I know in quarantine time seems to stand still. But that’s just an illusion, my dear. Time moves faster than we can understand. In fact, years from now when you’re a mom and I’m old and talking to doorknobs you’ll look at your own children and wonder where the time went.
In case you forget, this time last year, mom and I were talking to you about transferring schools. The initial conversations did not go well. You cried. A lot. You were afraid of being the new kid. You were afraid of the attention. You were afraid eating lunch alone.
But something clicked in your heart and despite your uncertainty, you transferred schools.
And just like a passing summer day, the uncertainty that once petrified you was gone. In the first few months at a new school you made the soccer and basketball teams, you were a backup dancer and singer in the school play, you became an anchor on the school news show, and you ditched me at the father-daughter dance to hangout with your friends. All because you choose to be courageous in the presence of uncertainty.

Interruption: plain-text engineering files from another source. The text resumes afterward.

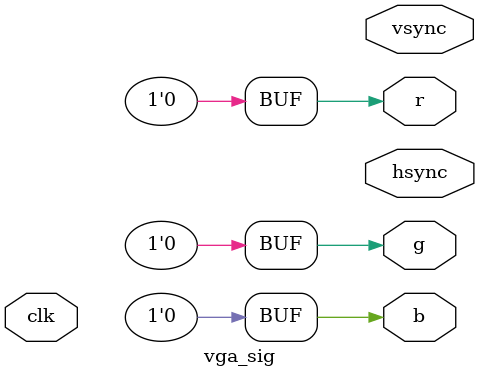
<source format=sv>
module vga_sig
  (
   clk,
   hsync,
   vsync,
   r,
   g,
   b
   );

parameter frontporch_h  = 16;
parameter sync_h        = 96;
parameter backporch_h   = 48;
parameter active_h      = 640;

parameter frontporch_v  = 10;
parameter sync_v        = 2;
parameter backporch_v   = 33;
parameter active_v      = 480;

   input logic clk;
   output logic hsync;
   output logic vsync;
   output logic r;
   output logic g;
   output logic b;




assign r = 0;
assign g = 0;
assign b = 0;

endmodule

</source>
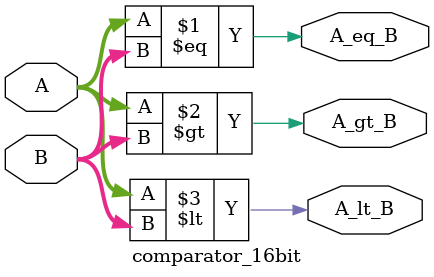
<source format=v>
module comparator_16bit(
    input [15:0] A,
    input [15:0] B,
    output A_eq_B,
    output A_gt_B,
    output A_lt_B
);

assign A_eq_B = (A == B);
assign A_gt_B = (A > B);
assign A_lt_B = (A < B);
endmodule
</source>
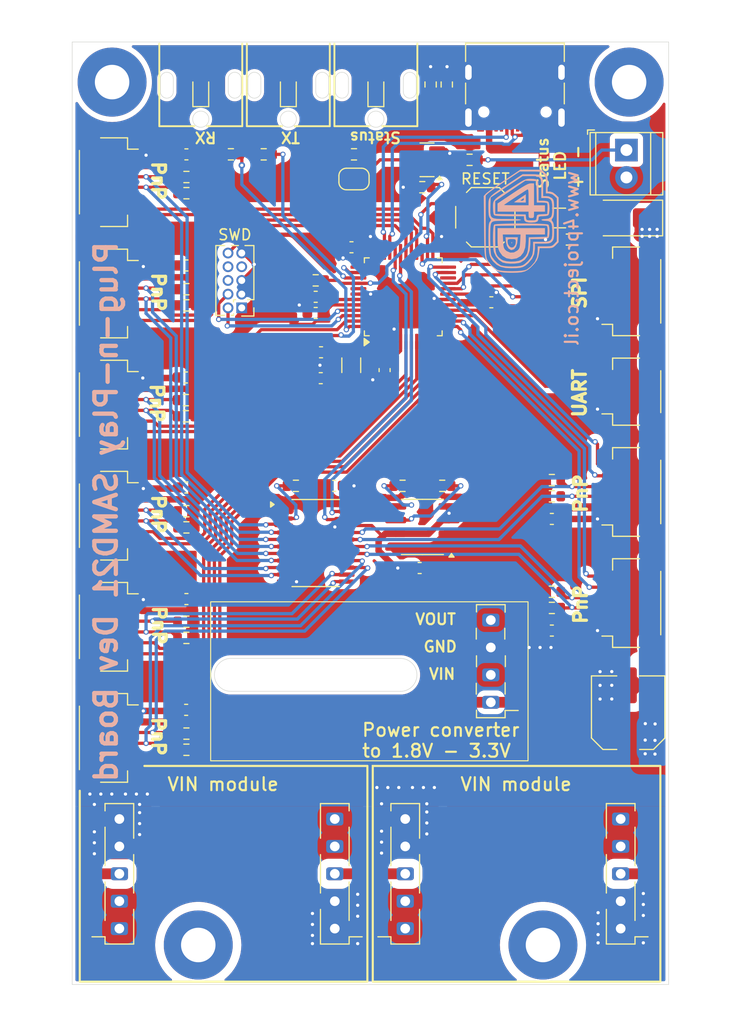
<source format=kicad_pcb>
(kicad_pcb
	(version 20240108)
	(generator "pcbnew")
	(generator_version "8.0")
	(general
		(thickness 1.6)
		(legacy_teardrops no)
	)
	(paper "A4")
	(title_block
		(title "PlugAndPlay SAMD21 Mini HUB")
		(company "A.B. Yazamut")
	)
	(layers
		(0 "F.Cu" signal)
		(31 "B.Cu" signal)
		(32 "B.Adhes" user "B.Adhesive")
		(33 "F.Adhes" user "F.Adhesive")
		(34 "B.Paste" user)
		(35 "F.Paste" user)
		(36 "B.SilkS" user "B.Silkscreen")
		(37 "F.SilkS" user "F.Silkscreen")
		(38 "B.Mask" user)
		(39 "F.Mask" user)
		(40 "Dwgs.User" user "User.Drawings")
		(41 "Cmts.User" user "User.Comments")
		(42 "Eco1.User" user "User.Eco1")
		(43 "Eco2.User" user "User.Eco2")
		(44 "Edge.Cuts" user)
		(45 "Margin" user)
		(46 "B.CrtYd" user "B.Courtyard")
		(47 "F.CrtYd" user "F.Courtyard")
		(48 "B.Fab" user)
		(49 "F.Fab" user)
	)
	(setup
		(pad_to_mask_clearance 0)
		(allow_soldermask_bridges_in_footprints no)
		(pcbplotparams
			(layerselection 0x00010fc_ffffffff)
			(plot_on_all_layers_selection 0x0000000_00000000)
			(disableapertmacros no)
			(usegerberextensions yes)
			(usegerberattributes yes)
			(usegerberadvancedattributes yes)
			(creategerberjobfile no)
			(dashed_line_dash_ratio 12.000000)
			(dashed_line_gap_ratio 3.000000)
			(svgprecision 4)
			(plotframeref no)
			(viasonmask no)
			(mode 1)
			(useauxorigin no)
			(hpglpennumber 1)
			(hpglpenspeed 20)
			(hpglpendiameter 15.000000)
			(pdf_front_fp_property_popups yes)
			(pdf_back_fp_property_popups yes)
			(dxfpolygonmode yes)
			(dxfimperialunits yes)
			(dxfusepcbnewfont yes)
			(psnegative no)
			(psa4output no)
			(plotreference yes)
			(plotvalue yes)
			(plotfptext yes)
			(plotinvisibletext no)
			(sketchpadsonfab no)
			(subtractmaskfromsilk no)
			(outputformat 1)
			(mirror no)
			(drillshape 0)
			(scaleselection 1)
			(outputdirectory "Gerber")
		)
	)
	(net 0 "")
	(net 1 "VCC")
	(net 2 "GND")
	(net 3 "VDC")
	(net 4 "Net-(U3-PA00)")
	(net 5 "Net-(U3-PA01)")
	(net 6 "Net-(U3-VDDCORE)")
	(net 7 "Net-(D5-A)")
	(net 8 "Net-(D2-K)")
	(net 9 "Net-(D3-K)")
	(net 10 "Net-(D4-K)")
	(net 11 "Net-(F1-Pad1)")
	(net 12 "SWDIO")
	(net 13 "SWCLK")
	(net 14 "unconnected-(J1-SWO{slash}TDO-Pad6)")
	(net 15 "unconnected-(J1-KEY-Pad7)")
	(net 16 "SDA0")
	(net 17 "SCL0")
	(net 18 "unconnected-(J1-NC{slash}TDI-Pad8)")
	(net 19 "SDA1")
	(net 20 "SCL1")
	(net 21 "RESET")
	(net 22 "SDA2")
	(net 23 "SCL2")
	(net 24 "D1{slash}TX")
	(net 25 "SDA3")
	(net 26 "SCL3")
	(net 27 "D0{slash}RX")
	(net 28 "SDA4")
	(net 29 "SCL4")
	(net 30 "SDA5")
	(net 31 "SCL5")
	(net 32 "SDA6")
	(net 33 "SCL6")
	(net 34 "SDA7")
	(net 35 "SCL7")
	(net 36 "D10{slash}SPI_SS")
	(net 37 "Net-(U1-~{RESET})")
	(net 38 "SPI_MOSI")
	(net 39 "SPI_MISO")
	(net 40 "SPI_SCK")
	(net 41 "D11")
	(net 42 "D12")
	(net 43 "D6")
	(net 44 "D7")
	(net 45 "A5")
	(net 46 "A1")
	(net 47 "A2")
	(net 48 "A3")
	(net 49 "A4")
	(net 50 "D8")
	(net 51 "D9")
	(net 52 "D4")
	(net 53 "D3")
	(net 54 "D2")
	(net 55 "D5")
	(net 56 "Net-(J17-Pin_1)")
	(net 57 "Net-(JP1-A)")
	(net 58 "Net-(JP1-B)")
	(net 59 "D13")
	(net 60 "I2C_SCL")
	(net 61 "I2C_SDA")
	(net 62 "TX_LED")
	(net 63 "RX_LED")
	(net 64 "A0")
	(net 65 "AREF")
	(net 66 "USB_D-")
	(net 67 "USB_D+")
	(net 68 "unconnected-(U3-PA28-Pad41)")
	(net 69 "Net-(J2-CC1)")
	(net 70 "unconnected-(J2-SBU1-PadA8)")
	(net 71 "Net-(J2-CC2)")
	(net 72 "unconnected-(J2-SBU2-PadB8)")
	(net 73 "D31")
	(net 74 "D30")
	(net 75 "D38")
	(net 76 "unconnected-(J3-Pin_1-Pad1)_1")
	(net 77 "unconnected-(J4-Pin_3-Pad3)")
	(net 78 "unconnected-(J5-Pin_3-Pad3)")
	(net 79 "unconnected-(J6-Pin_3-Pad3)")
	(net 80 "unconnected-(J20-Pin_3-Pad3)")
	(net 81 "unconnected-(J4-Pin_3-Pad3)_1")
	(net 82 "unconnected-(J5-Pin_3-Pad3)_1")
	(net 83 "unconnected-(J6-Pin_3-Pad3)_1")
	(net 84 "unconnected-(J20-Pin_3-Pad3)_1")
	(net 85 "unconnected-(J3-Pin_1-Pad1)")
	(net 86 "unconnected-(J3-Pin_1-Pad1)_2")
	(footprint "Capacitor_SMD:C_0603_1608Metric" (layer "F.Cu") (at 104.902 73.406))
	(footprint "Package_SO:SOIC-8_3.9x4.9mm_P1.27mm" (layer "F.Cu") (at 114.808 94.742 180))
	(footprint "MountingHole:MountingHole_3.2mm_M3_Pad" (layer "F.Cu") (at 86 53.5))
	(footprint "Resistor_SMD:R_0603_1608Metric" (layer "F.Cu") (at 92.9 93.284 180))
	(footprint "Connector_JST:JST_SH_SM06B-SRSS-TB_1x06-1MP_P1.00mm_Horizontal" (layer "F.Cu") (at 85.651 104 -90))
	(footprint "Capacitor_SMD:C_0603_1608Metric" (layer "F.Cu") (at 106.62 90.932))
	(footprint "Resistor_SMD:R_0603_1608Metric" (layer "F.Cu") (at 126.825 102.25))
	(footprint "Connector_JST:JST_SH_SM06B-SRSS-TB_1x06-1MP_P1.00mm_Horizontal" (layer "F.Cu") (at 134.25 101.8 90))
	(footprint "Resistor_SMD:R_0603_1608Metric" (layer "F.Cu") (at 92.9 62.3 180))
	(footprint "Resistor_SMD:R_0603_1608Metric" (layer "F.Cu") (at 126.825 91.9))
	(footprint "Diode_SMD:D_SMA" (layer "F.Cu") (at 133.6 66.1 180))
	(footprint "Jumper:SolderJumper-2_P1.3mm_Bridged_RoundedPad1.0x1.5mm" (layer "F.Cu") (at 108.458 62.484 180))
	(footprint "Fiducial:Fiducial_0.5mm_Mask1mm" (layer "F.Cu") (at 89.8 58.8))
	(footprint "MountingHole:MountingHole_3.2mm_M3_Pad" (layer "F.Cu") (at 134 53.5))
	(footprint "Capacitor_SMD:C_0603_1608Metric" (layer "F.Cu") (at 105.3965 78.55))
	(footprint "Connector_JST:JST_SH_SM06B-SRSS-TB_1x06-1MP_P1.00mm_Horizontal" (layer "F.Cu") (at 134.25 72.9 90))
	(footprint "Resistor_SMD:R_0603_1608Metric" (layer "F.Cu") (at 92.9 63.8 180))
	(footprint "Resistor_SMD:R_0603_1608Metric" (layer "F.Cu") (at 92.9 115.4 180))
	(footprint "Library:SMD-CBI-5mm" (layer "F.Cu") (at 102.362 54.289001 90))
	(footprint "TerminalBlock_TE-Connectivity:TerminalBlock_TE_282834-2_1x02_P2.54mm_Horizontal" (layer "F.Cu") (at 133.75 59.8 -90))
	(footprint "Connector_JST:JST_SH_SM06B-SRSS-TB_1x06-1MP_P1.00mm_Horizontal" (layer "F.Cu") (at 134.25 91.5 90))
	(footprint "Package_QFP:TQFP-48_7x7mm_P0.5mm" (layer "F.Cu") (at 113.03 73.406 90))
	(footprint "Library:SMD-CBI-5mm" (layer "F.Cu") (at 110.49 54.289001 90))
	(footprint "Resistor_SMD:R_0603_1608Metric" (layer "F.Cu") (at 100.076 60.198 180))
	(footprint "Library:PinSocket_1x04_P2.54mm_Vertical_SMD_Pin1Left" (layer "F.Cu") (at 121.158 107.188 180))
	(footprint "Capacitor_SMD:C_0603_1608Metric" (layer "F.Cu") (at 92.9 91.084))
	(footprint "Resistor_SMD:R_0603_1608Metric" (layer "F.Cu") (at 92.9 103.528 180))
	(footprint "Resistor_SMD:R_0603_1608Metric" (layer "F.Cu") (at 92.851 82.984 180))
	(footprint "Library:PinSocket_1x05_P2.54mm_Vertical_SMD_Pin1Right" (layer "F.Cu") (at 113.215 126.9 180))
	(footprint "Library:SMD-CBI-5mm" (layer "F.Cu") (at 94.234 54.289001 90))
	(footprint "Connector_JST:JST_SH_SM06B-SRSS-TB_1x06-1MP_P1.00mm_Horizontal" (layer "F.Cu") (at 85.651 93.7 -90))
	(footprint "Fiducial:Fiducial_0.5mm_Mask1mm" (layer "F.Cu") (at 85.6 135.2))
	(footprint "Capacitor_SMD:C_0603_1608Metric"
		(layer "F.Cu")
		(uuid "5af594fa-c517-46bb-a12e-a3980333a1de")
		(at 114.554 98.552 180)
		(descr "Capacitor SMD 0603 (1608 Metric), square (rectangular) end terminal, IPC_7351 nominal, (Body size source: IPC-SM-782 page 76, https://www.pcb-3d.com/wordpress/wp-content/uploads/ipc-sm-782a_amendment_1_and_2.pdf), generated with kicad-footprint-generator")
		(tags "capacitor")
		(property "Reference" "C2"
			(at 0 -1.524 180)
			(layer "F.Fab")
			(uuid "1be98b85-e63a-4bec-ba1a-7bcb767c52b2")
			(effects
				(font
					(size 1 1)
					(thickness 0.15)
				)
			)
		)
		(property "Value" "0.1uF"
			(at 0 1.43 180)
			(layer "F.Fab")
			(uuid "ae474cd5-1264-4dac-9d79-bdbf02530d42")
			(effects
				(font
					(size 1 1)
					(thickness 0.15)
				)
			)
		)
		(property "Footprint" "Capacitor_SMD:C_0603_1608Metric"
			(at 0 0 180)
			(layer "F.Fab")
			(hide yes)
			(uuid "4686c6da-39f3-49d4-bea0-7da90f1f75d0")
			(effects
				(font
					(size 1.27 1.27)
					(thickness 0.15)
				)
			)
		)
		(property "Datasheet" ""
			(at 0 0 180)
			(layer "F.Fab")
			(hide yes)
			(uuid "6be6be18-d0bb-487c-adfc-583c0269e499")
			(effects
				(font
					(size 1.27 1.27)
					(thickness 0.15)
				)
			)
		)
		(property "Description" ""
			(at 0 0 180)
			(layer "F.Fab")
			(hide yes)
			(uuid "23904c6f-6536-4ce4-b657-f28c12c4fed8")
			(effects
				(font
					(size 1.27 1.27)
					(thickness 0.15)
				)
			)
		)
		(property "Feeder" "8mm"
			(at 0 0 180)
			(unlocked yes)
			(layer "F.Fab")
			(hide yes)
			(uuid "bff80ddb-0a22-4fee-9f8e-1bdb238f6fcb")
			(effects
				(font
					(size 1 1)
					(thickness 0.15)
				)
			)
		)
		(property "MPN" "C14663"
			(at 0 0 180)
			(unlocked yes)
			(layer "F.Fab")
			(hide yes)
			(uuid "eabdf10f-a792-41fb-91f4-9b567a706dcb")
			(effects
				(font
					(size 1 1)
					(thickness 0.15)
				)
			)
		)
		(property ki_fp_filters "C_*")
		(path "/25a99765-47ad-4013-8e9c-b6e051067272")
		(sheetname "Root")
		(sheetfile "SAMD21_Dev_Board.kicad_sch")
		(attr smd)
		(fp_line
			(start -0.14058 0.51)
			(end 0.14058 0.51)
			(stroke
				(width 0.12)
				(type solid)
			)
			(layer "F.SilkS")
			(uuid "9092bd60-4b6b-46f6-95ea-8cf69b753c81")
		)
		(fp_line
			(start -0.14058 -0.51)
			(end 0.14058 -0.51)
			(stroke
				(width 0.12)
				(type solid)
			)
			(layer "F.SilkS")
			(uuid "c3bc8d94-07c3-4ce3-8e30-40c768aedc8e")
		)
		(fp_line
			(start 1.48 0.73)
			(end -1.48 0.73)
			(stroke
				(width 0.05)
				(type solid)
			)
			(layer "F.CrtYd")
			(uuid "a6421db3-13a2-4fa2-8ee4-03fa2e20a720")
		)
		(fp_line
			(start 1.48 -0.73)
			(end 1.48 0.73)
			(stroke
				(width 0.05)
				(type solid)
			)
			(layer "F.CrtYd")
			(uuid "648ab637-4961-4a91-8f32-612312ebc8ed")
		)
		(fp_line
			(start -1.48 0.73)
			(end -1.48 -0.73)
			(stroke
				(width 0.05)
				(type solid)
			)
			(layer "F.CrtYd")
			(uuid "5d10a5d8-f8fb-4278-8ab5-1ff33df31e54")
		)
		(fp_line
			(start -1.48 -0.73)
			(end 1.48 -0.73)
			(stroke
				(width 0.05)
				(type solid)
			)
			(layer "F.CrtYd")
			(uuid "eaeeea9e-744f-443c-803
... [841893 chars truncated]
</source>
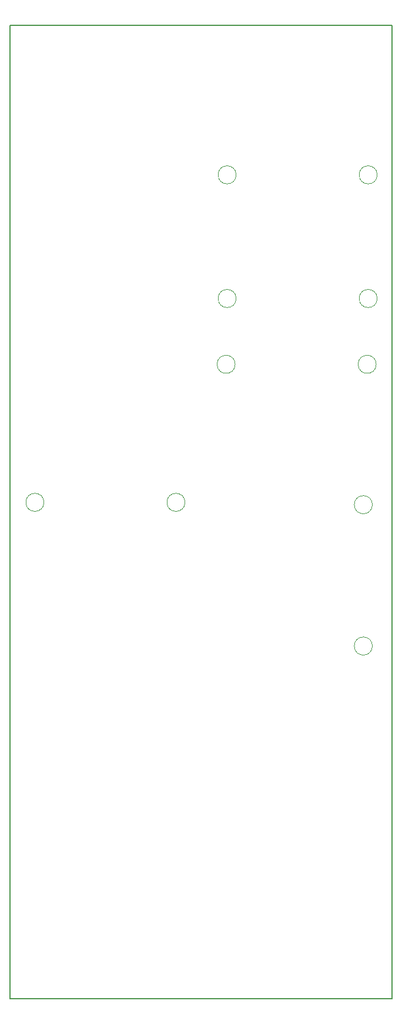
<source format=gbr>
%TF.GenerationSoftware,KiCad,Pcbnew,9.0.1*%
%TF.CreationDate,2025-04-21T23:50:45-04:00*%
%TF.ProjectId,2025SIMPLETVC,32303235-5349-44d5-904c-455456432e6b,rev?*%
%TF.SameCoordinates,Original*%
%TF.FileFunction,Profile,NP*%
%FSLAX46Y46*%
G04 Gerber Fmt 4.6, Leading zero omitted, Abs format (unit mm)*
G04 Created by KiCad (PCBNEW 9.0.1) date 2025-04-21 23:50:45*
%MOMM*%
%LPD*%
G01*
G04 APERTURE LIST*
%TA.AperFunction,Profile*%
%ADD10C,0.200000*%
%TD*%
%TA.AperFunction,Profile*%
%ADD11C,0.050000*%
%TD*%
G04 APERTURE END LIST*
D10*
X125500000Y-20000000D02*
X180500000Y-20000000D01*
X180500000Y-160000000D01*
X125500000Y-160000000D01*
X125500000Y-20000000D01*
D11*
%TO.C,U2*%
X158040000Y-41510000D02*
G75*
G02*
X155440000Y-41510000I-1300000J0D01*
G01*
X155440000Y-41510000D02*
G75*
G02*
X158040000Y-41510000I1300000J0D01*
G01*
X158040000Y-59290000D02*
G75*
G02*
X155440000Y-59290000I-1300000J0D01*
G01*
X155440000Y-59290000D02*
G75*
G02*
X158040000Y-59290000I1300000J0D01*
G01*
X178360000Y-41510000D02*
G75*
G02*
X175760000Y-41510000I-1300000J0D01*
G01*
X175760000Y-41510000D02*
G75*
G02*
X178360000Y-41510000I1300000J0D01*
G01*
X178360000Y-59290000D02*
G75*
G02*
X175760000Y-59290000I-1300000J0D01*
G01*
X175760000Y-59290000D02*
G75*
G02*
X178360000Y-59290000I1300000J0D01*
G01*
%TO.C,U7*%
X157890000Y-68750000D02*
G75*
G02*
X155290000Y-68750000I-1300000J0D01*
G01*
X155290000Y-68750000D02*
G75*
G02*
X157890000Y-68750000I1300000J0D01*
G01*
X178210000Y-68750000D02*
G75*
G02*
X175610000Y-68750000I-1300000J0D01*
G01*
X175610000Y-68750000D02*
G75*
G02*
X178210000Y-68750000I1300000J0D01*
G01*
%TO.C,U3*%
X177660000Y-88940000D02*
G75*
G02*
X175060000Y-88940000I-1300000J0D01*
G01*
X175060000Y-88940000D02*
G75*
G02*
X177660000Y-88940000I1300000J0D01*
G01*
X177660000Y-109260000D02*
G75*
G02*
X175060000Y-109260000I-1300000J0D01*
G01*
X175060000Y-109260000D02*
G75*
G02*
X177660000Y-109260000I1300000J0D01*
G01*
%TO.C,U4*%
X130350000Y-88600000D02*
G75*
G02*
X127750000Y-88600000I-1300000J0D01*
G01*
X127750000Y-88600000D02*
G75*
G02*
X130350000Y-88600000I1300000J0D01*
G01*
X150670000Y-88600000D02*
G75*
G02*
X148070000Y-88600000I-1300000J0D01*
G01*
X148070000Y-88600000D02*
G75*
G02*
X150670000Y-88600000I1300000J0D01*
G01*
%TD*%
M02*

</source>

For health reasons, social distancing is a vital practice today.
However, 12 year olds have been practicing social distancing long before Dr. Fauci strongly encourage it. As you become further entrenched in your teen years, you will social distance yourself from mom and I. This is natural. Soon you will begin your own great quest to answer the most difficult of human questions, “Who am I?”
As you attempt to answer this question–you will struggle. You will get hurt and give hurt. It will be difficult. You will become frustrated and lost. You will cry. You will make mistakes and have regrets. But in your great quest, friends will make you laugh until your stomach hurts. You will feel love, fall in love, and learn how to give love. You will learn skills. You will discover passions. And as you traverse along your great quest, you’ll feel the sun on your face and your heart will warm and soften and something will click again and you will be a small step close to knowing who you are.
Now, I will never claim to be the best parent. I don’t always listen. I often get too self-absorbed in my own work. However, I do know a cardinal sin of parenting is letting your children think they’re entitled to deserve better without working for better. You deserve great things. And I need you to know great things, like new a new pair of sneakers or the iPhone you desperately wanted, come with a cost.
It has been my greatest joy to watch you grow into a funny, kindhearted, quietly courageous 12 year old who loves ice cream with all her heart. When you started planning your birthday months ago you did not know we would be celebrating in quarantine. How could you? You deserve a happy birthday. But the world as other plans right now. It always does.
And so the only thing we can do, in the face of such uncertainty, is to be courageous and live our best day.
Happy Birthday!
Love,
Dad
PS– I hope you’re doing well. This has been a mentally tough week for me. The scope of the situation is widening. We learned our children are not returning to school this school year. They’re taking this pretty hard. Especially Haley. They have a lot of questions… what about summer? Will we be able to go to summer camp? On vacation? If we can’t do anything, can we get a dog?
I just try, as best as I can, to reassure them things will be okay. Soon, life will return to normal. And no, we can’t get a dog.
In these uncertain times all we can do is keep our spirit and carry the fire– because someone out there needs us to.